Montenegro President Filip Vujanovic signs the Paris Agreement on climate change at the United Nations Headquarters in New York, April 22, 2016.
Montenegro President Filip Vujanovic signs the Paris Agreement on climate change at the United Nations Headquarters in New York, April 22, 2016.

Next month, the U.S. Senate could vote on ratification of Montenegro's long-standing bid to become 29th member of NATO.

The Alliance officially endorsed the accession bid at its July conference in Warsaw. So far, 19 of 28 NATO allies have officially approved. The endorsement of United States lawmakers could signal others to give the green light for the expansion through their own legislative action.

In an interview with the VOA's Serbian Service, Montenegro's President Filip Vujanovic said he hopes that his country's membership in NATO will be formalized in the first half of 2017. “For us,” he said, “it is important that the U.S. Senate ratifies the Accession Protocol.”

“The United States were always a truly valuable partner supporting Montenegro's reforms and integration into trans-Atlantic institutions. We are thankful for that partnership, which has been significant for overall development of Montenegro. And I absolutely do not doubt that the U.S. Senate will ratify the protocol on Montenegro's accession with an overwhelming majority," Vujanovic told VOA.

Russia opposes NATO expansion and therefore, Montenegro's accession. Moscow is suspected of involvement in a failed October coup plot to install a pro-Russian government and derail NATO expansion in the Western Balkans.

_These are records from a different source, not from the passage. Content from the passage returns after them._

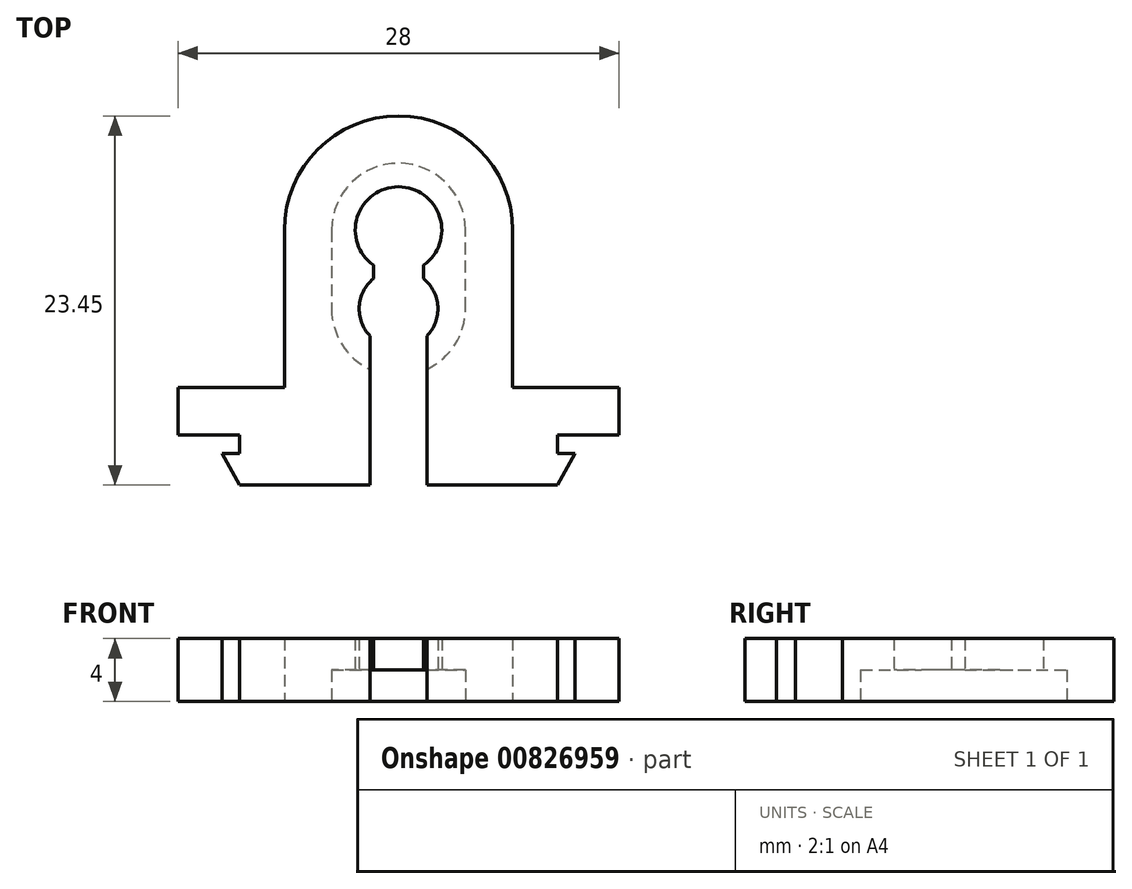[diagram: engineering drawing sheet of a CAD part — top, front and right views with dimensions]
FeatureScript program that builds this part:
annotation { "Feature Type Name" : "Feature", "Feature Type Description" : "" }
export const myFeature = defineFeature(function(context is Context, id is Id, definition is map)
    precondition{}
    {
        {
            var Q0;
            Q0=qCreatedBy(makeId("Top.planeOp"),FACE);
            var sketch = newSketch(context, id + "F0", { "sketchPlane" : qUnion([Q0])});
            skArc(sketch, "E0", {"start": v(1.6, -2.24) * mm, "mid": v(2.62, 0.84) * mm, "end": v(0, 2.75) * mm});
            skArc(sketch, "E1.0", {"start": v(4.25, 0) * mm, "mid": v(3, 3) * mm, "end": v(0, 4.25) * mm});
            skLineSegment(sketch, "E2", {"start": v(4.25, 0) * mm, "end": v(4.25, -2.5) * mm});
            skArc(sketch, "E3.MirrorCS", {"start": v(4.25, -5) * mm, "mid": v(3, -8) * mm, "end": v(0, -9.25) * mm});
            skLineSegment(sketch, "E4.MirrorCS", {"start": v(4.25, -5) * mm, "end": v(4.25, -2.5) * mm});
            skArc(sketch, "E5.MirrorCS", {"start": v(-1.6, -2.24) * mm, "mid": v(-2.62, 0.84) * mm, "end": v(0, 2.75) * mm});
            skLineSegment(sketch, "E6.MirrorCS", {"start": v(-4.25, 0) * mm, "end": v(-4.25, -2.5) * mm});
            skLineSegment(sketch, "E7.MirrorCS", {"start": v(-4.25, -5) * mm, "end": v(-4.25, -2.5) * mm});
            skArc(sketch, "E8.MirrorCS", {"start": v(-4.25, -5) * mm, "mid": v(-3, -8) * mm, "end": v(0, -9.25) * mm});
            skArc(sketch, "E9.MirrorCS", {"start": v(-4.25, 0) * mm, "mid": v(-3, 3) * mm, "end": v(0, 4.25) * mm});
            skLineSegment(sketch, "E10.0", {"start": v(-7.25, -5) * mm, "end": v(-7.25, -2.5) * mm});
            skLineSegment(sketch, "E10.1", {"start": v(-7.25, 0) * mm, "end": v(-7.25, -2.5) * mm});
            skLineSegment(sketch, "E10.2", {"start": v(7.25, -5) * mm, "end": v(7.25, -2.5) * mm});
            skLineSegment(sketch, "E10.3", {"start": v(7.25, 0) * mm, "end": v(7.25, -2.5) * mm});
            skArc(sketch, "E10.4", {"start": v(7.25, 0) * mm, "mid": v(5.13, 5.13) * mm, "end": v(0, 7.25) * mm});
            skArc(sketch, "E10.5", {"start": v(-7.25, 0) * mm, "mid": v(-5.13, 5.13) * mm, "end": v(0, 7.25) * mm});
            skLineSegment(sketch, "E11", {"start": v(7.25, -5) * mm, "end": v(7.25, -10) * mm});
            skLineSegment(sketch, "E12", {"start": v(7.25, -10) * mm, "end": v(14, -10) * mm});
            skLineSegment(sketch, "E13", {"start": v(14, -10) * mm, "end": v(14, -13) * mm});
            skLineSegment(sketch, "E14", {"start": v(14, -13) * mm, "end": v(10.1, -13) * mm});
            skLineSegment(sketch, "E15", {"start": v(10.1, -13) * mm, "end": v(10.1, -14.2) * mm});
            skLineSegment(sketch, "E16", {"start": v(10.1, -14.2) * mm, "end": v(11.2, -14.2) * mm});
            skLineSegment(sketch, "E17", {"start": v(11.2, -14.2) * mm, "end": v(10.1, -16.2) * mm});
            skLineSegment(sketch, "E18", {"start": v(10.1, -16.2) * mm, "end": v(1.8, -16.2) * mm});
            skLineSegment(sketch, "E19", {"start": v(1.8, -16.2) * mm, "end": v(1.8, -8.85) * mm});
            skLineSegment(sketch, "E20.MirrorCS", {"start": v(-10.1, -13) * mm, "end": v(-10.1, -14.2) * mm});
            skLineSegment(sketch, "E21.MirrorCS", {"start": v(-10.1, -14.2) * mm, "end": v(-11.2, -14.2) * mm});
            skLineSegment(sketch, "E22.MirrorCS", {"start": v(-1.8, -8.85) * mm, "end": v(-1.8, -8.85) * mm});
            skLineSegment(sketch, "E23.MirrorCS", {"start": v(-14, -10) * mm, "end": v(-14, -13) * mm});
            skLineSegment(sketch, "E24.MirrorCS", {"start": v(-11.2, -14.2) * mm, "end": v(-10.1, -16.2) * mm});
            skLineSegment(sketch, "E25.MirrorCS", {"start": v(-1.8, -16.2) * mm, "end": v(-1.8, -8.85) * mm});
            skLineSegment(sketch, "E26.MirrorCS", {"start": v(-7.25, -5) * mm, "end": v(-7.25, -10) * mm});
            skLineSegment(sketch, "E27.MirrorCS", {"start": v(-14, -13) * mm, "end": v(-10.1, -13) * mm});
            skLineSegment(sketch, "E28.MirrorCS", {"start": v(-10.1, -16.2) * mm, "end": v(-1.8, -16.2) * mm});
            skLineSegment(sketch, "E29.MirrorCS", {"start": v(-7.25, -10) * mm, "end": v(-14, -10) * mm});
            skLineSegment(sketch, "E30", {"start": v(-1.8, -8.85) * mm, "end": v(-1.8, -6.73) * mm});
            skLineSegment(sketch, "E31", {"start": v(1.8, -8.85) * mm, "end": v(1.8, -6.73) * mm});
            skLineSegment(sketch, "E32", {"start": v(-1.6, -2.24) * mm, "end": v(-1.6, -3.08) * mm});
            skLineSegment(sketch, "E33", {"start": v(1.6, -2.24) * mm, "end": v(1.6, -3.08) * mm});
            skArc(sketch, "E34", {"start": v(-1.6, -3.08) * mm, "mid": v(-2.5, -4.86) * mm, "end": v(-1.8, -6.73) * mm});
            skArc(sketch, "E35.MirrorCS", {"start": v(1.6, -3.08) * mm, "mid": v(2.5, -4.86) * mm, "end": v(1.8, -6.73) * mm});
            skSolve(sketch);
        }
        {
            var Q0;
            Q0=makeQuery(id+"F0.imprint","IMPRINT",FACE,{"disambiguationData":[TD([[makeQuery(id+"F0.imprint","IMPRINT",EDGE,{"derivedFrom":sQuery(id+"F0.wireOp",EDGE,"E1.0")}),-1.0]])]});
            extrude(context, id + "F1", {"entities" : qUnion([Q0]), "depth" : 4 * mm, "offsetDistance" : 25 * mm, "symmetric" : true});
        }
        {
            var Q0;
            Q0=makeQuery(id+"F0.imprint","IMPRINT",FACE,{"disambiguationData":[TD([[makeQuery(id+"F0.imprint","IMPRINT",EDGE,{"derivedFrom":sQuery(id+"F0.wireOp",EDGE,"E0")}),-1.0]])]});
            extrude(context, id + "F2", {"entities" : qUnion([Q0]), "operationType" : NewBodyOperationType.ADD, "depth" : 2 * mm, "offsetDistance" : 25 * mm});
        }
    });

Montenegro's acceptance would be the first since Croatia and Albania were admitted in 2009.

Allegedly, suspects arrested in the failed coup attempt on Montenegro's election day had connections with Russian intelligence elements and some of them fought with Russia backed-separatists in Ukraine. They were, the state prosecutor said, planning to attack the parliament and assassinate the pro-Western prime minister.

Experts on European security are somewhat anxious to see if U.S. President-elect Donald Trump's policy towards Russia will adversely impact Montenegro's NATO bid.

But the President of Montenegro believes that the Trump administration's policy toward the Balkans will likely remain focused on stability, economic development, and European and NATO integration of the region. Vujanovic also hopes Montenegro's relations with Russia will improve once the country officially comes under the NATO flag.

“We are in some ways already in NATO," Vujanovic says. "Russia has voiced its well-known objection to NATO expansion. Montenegro needs to be patient and wait until it officially becomes a full member of NATO. After that, I hope our relations with Russia will improve, because Russia cooperates with, and has good relations with many NATO countries."